Collected data
☆ ☆ ☆ ☆

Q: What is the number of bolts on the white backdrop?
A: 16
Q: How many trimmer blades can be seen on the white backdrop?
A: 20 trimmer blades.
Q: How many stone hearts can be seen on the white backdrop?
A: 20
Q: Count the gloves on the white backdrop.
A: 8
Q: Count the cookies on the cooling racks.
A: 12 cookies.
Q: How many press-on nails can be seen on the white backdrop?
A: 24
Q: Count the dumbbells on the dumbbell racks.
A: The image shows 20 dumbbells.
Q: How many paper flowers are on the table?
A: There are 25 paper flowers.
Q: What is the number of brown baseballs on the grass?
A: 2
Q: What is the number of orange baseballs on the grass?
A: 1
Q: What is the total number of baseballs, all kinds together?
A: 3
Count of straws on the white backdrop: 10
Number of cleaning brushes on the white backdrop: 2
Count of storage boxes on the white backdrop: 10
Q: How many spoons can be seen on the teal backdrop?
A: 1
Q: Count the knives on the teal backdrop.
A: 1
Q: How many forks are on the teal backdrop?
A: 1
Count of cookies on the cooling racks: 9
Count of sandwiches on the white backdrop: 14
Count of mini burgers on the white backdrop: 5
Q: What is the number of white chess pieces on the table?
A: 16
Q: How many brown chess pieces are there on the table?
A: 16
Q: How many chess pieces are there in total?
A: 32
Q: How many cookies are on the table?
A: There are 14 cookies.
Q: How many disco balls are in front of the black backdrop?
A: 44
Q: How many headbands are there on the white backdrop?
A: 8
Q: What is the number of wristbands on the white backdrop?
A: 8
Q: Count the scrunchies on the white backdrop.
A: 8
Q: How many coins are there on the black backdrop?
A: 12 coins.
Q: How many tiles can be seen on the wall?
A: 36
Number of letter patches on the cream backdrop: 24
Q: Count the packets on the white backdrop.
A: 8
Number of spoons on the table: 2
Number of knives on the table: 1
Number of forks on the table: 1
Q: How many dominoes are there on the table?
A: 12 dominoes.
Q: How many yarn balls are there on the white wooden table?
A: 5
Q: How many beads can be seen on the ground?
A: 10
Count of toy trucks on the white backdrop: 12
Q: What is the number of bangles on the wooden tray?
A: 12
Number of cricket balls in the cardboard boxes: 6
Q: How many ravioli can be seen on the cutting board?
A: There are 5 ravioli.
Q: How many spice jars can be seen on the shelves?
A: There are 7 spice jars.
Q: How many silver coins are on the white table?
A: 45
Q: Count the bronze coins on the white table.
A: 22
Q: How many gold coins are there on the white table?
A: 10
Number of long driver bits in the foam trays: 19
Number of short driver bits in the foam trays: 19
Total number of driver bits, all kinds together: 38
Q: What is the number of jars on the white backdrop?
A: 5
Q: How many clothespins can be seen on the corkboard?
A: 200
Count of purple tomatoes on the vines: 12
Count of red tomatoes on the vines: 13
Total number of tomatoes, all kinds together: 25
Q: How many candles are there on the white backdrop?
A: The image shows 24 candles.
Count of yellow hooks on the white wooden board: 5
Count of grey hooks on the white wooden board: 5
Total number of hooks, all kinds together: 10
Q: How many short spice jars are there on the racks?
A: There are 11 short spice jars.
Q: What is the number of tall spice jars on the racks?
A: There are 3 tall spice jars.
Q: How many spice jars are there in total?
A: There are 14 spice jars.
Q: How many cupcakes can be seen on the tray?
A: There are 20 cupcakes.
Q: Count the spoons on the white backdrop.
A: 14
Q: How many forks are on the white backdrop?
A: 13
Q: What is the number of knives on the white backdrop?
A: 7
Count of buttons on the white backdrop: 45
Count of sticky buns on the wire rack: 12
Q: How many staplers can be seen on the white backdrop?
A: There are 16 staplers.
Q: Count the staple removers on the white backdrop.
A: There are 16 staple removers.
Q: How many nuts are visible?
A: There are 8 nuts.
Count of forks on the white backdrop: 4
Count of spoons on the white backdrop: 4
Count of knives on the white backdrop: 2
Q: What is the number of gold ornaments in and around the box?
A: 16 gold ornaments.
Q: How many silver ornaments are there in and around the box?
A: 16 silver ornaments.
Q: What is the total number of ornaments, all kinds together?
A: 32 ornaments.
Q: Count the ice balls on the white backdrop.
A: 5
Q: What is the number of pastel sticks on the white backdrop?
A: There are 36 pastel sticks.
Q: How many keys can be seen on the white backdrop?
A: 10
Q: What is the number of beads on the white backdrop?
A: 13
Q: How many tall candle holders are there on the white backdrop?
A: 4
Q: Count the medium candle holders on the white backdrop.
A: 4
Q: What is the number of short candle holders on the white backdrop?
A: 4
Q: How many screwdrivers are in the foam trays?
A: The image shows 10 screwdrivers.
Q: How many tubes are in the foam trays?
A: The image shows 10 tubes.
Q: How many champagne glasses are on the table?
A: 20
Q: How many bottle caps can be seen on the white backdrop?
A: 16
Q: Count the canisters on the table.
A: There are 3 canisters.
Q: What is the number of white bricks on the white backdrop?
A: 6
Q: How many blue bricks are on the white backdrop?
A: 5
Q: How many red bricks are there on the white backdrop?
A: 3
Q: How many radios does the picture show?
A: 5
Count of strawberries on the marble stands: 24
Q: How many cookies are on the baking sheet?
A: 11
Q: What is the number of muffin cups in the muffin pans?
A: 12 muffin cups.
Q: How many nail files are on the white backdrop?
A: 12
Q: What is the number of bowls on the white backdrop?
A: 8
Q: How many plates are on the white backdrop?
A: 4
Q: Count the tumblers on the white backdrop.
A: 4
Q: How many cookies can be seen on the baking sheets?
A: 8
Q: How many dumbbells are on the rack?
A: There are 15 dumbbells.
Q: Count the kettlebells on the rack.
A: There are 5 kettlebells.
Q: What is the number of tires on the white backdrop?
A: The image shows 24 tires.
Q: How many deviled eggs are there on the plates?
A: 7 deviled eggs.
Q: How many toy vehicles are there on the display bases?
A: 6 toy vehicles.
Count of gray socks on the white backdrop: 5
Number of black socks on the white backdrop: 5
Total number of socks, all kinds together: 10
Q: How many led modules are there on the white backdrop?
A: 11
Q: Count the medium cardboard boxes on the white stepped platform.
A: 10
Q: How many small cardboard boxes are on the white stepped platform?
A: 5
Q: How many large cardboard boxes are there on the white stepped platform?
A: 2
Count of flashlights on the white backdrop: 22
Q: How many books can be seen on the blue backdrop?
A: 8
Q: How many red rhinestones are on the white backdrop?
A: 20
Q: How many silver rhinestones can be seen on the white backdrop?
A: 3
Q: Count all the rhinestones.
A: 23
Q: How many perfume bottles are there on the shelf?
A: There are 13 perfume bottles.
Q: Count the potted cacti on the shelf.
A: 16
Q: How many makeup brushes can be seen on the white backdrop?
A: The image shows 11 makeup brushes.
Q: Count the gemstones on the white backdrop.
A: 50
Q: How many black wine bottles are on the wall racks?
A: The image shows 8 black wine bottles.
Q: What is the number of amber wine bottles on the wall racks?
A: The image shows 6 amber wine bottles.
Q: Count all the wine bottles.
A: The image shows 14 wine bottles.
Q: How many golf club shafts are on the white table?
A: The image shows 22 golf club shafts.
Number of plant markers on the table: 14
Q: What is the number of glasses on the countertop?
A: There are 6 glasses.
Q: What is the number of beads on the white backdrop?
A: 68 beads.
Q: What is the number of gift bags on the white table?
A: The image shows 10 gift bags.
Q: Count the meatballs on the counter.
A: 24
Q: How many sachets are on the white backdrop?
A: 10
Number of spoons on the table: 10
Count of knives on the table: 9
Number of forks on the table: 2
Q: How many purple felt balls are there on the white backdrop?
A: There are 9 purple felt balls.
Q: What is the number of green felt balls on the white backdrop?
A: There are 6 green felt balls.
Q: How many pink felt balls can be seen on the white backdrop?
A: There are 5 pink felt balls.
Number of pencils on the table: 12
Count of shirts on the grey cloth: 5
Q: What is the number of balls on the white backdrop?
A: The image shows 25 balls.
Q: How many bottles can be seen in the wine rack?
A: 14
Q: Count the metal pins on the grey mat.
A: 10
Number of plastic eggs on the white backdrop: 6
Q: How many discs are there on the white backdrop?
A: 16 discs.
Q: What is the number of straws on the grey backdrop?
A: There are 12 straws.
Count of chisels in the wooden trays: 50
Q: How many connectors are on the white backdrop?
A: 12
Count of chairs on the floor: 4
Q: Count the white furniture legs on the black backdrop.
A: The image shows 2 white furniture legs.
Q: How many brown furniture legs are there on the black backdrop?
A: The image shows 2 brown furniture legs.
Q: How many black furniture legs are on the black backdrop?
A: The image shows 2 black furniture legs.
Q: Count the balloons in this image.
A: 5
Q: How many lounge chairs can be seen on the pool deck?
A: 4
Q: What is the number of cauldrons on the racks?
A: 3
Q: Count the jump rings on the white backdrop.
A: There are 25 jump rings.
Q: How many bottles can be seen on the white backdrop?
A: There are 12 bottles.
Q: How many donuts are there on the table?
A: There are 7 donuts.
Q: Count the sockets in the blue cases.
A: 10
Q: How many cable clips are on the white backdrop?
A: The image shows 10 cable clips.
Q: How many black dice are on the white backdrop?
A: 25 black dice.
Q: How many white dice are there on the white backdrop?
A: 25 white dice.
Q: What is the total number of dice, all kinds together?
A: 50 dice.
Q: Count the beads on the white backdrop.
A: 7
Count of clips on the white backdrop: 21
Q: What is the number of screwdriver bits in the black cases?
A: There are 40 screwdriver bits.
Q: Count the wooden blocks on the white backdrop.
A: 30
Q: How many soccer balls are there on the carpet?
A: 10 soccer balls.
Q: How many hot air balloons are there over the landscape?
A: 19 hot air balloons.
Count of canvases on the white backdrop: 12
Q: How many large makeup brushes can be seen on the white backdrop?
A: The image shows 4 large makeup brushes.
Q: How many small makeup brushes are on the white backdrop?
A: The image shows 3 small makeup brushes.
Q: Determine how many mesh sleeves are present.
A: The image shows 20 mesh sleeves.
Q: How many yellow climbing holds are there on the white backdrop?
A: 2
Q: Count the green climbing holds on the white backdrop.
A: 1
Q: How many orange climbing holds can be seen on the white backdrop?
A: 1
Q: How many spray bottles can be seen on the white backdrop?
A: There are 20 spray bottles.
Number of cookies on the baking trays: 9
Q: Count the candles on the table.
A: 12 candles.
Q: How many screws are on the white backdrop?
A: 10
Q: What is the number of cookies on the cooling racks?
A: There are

☆ ☆ ☆ ☆

* REQUIRED TASK
Print the records again exactly, from the line containing "Q: What is the number of white chess" through the line containing "Number of spoons on the table: 2", including both of those lines.

* WRITTEN REPLY
Q: What is the number of white chess pieces on the table?
A: 16
Q: How many brown chess pieces are there on the table?
A: 16
Q: How many chess pieces are there in total?
A: 32
Q: How many cookies are on the table?
A: There are 14 cookies.
Q: How many disco balls are in front of the black backdrop?
A: 44
Q: How many headbands are there on the white backdrop?
A: 8
Q: What is the number of wristbands on the white backdrop?
A: 8
Q: Count the scrunchies on the white backdrop.
A: 8
Q: How many coins are there on the black backdrop?
A: 12 coins.
Q: How many tiles can be seen on the wall?
A: 36
Number of letter patches on the cream backdrop: 24
Q: Count the packets on the white backdrop.
A: 8
Number of spoons on the table: 2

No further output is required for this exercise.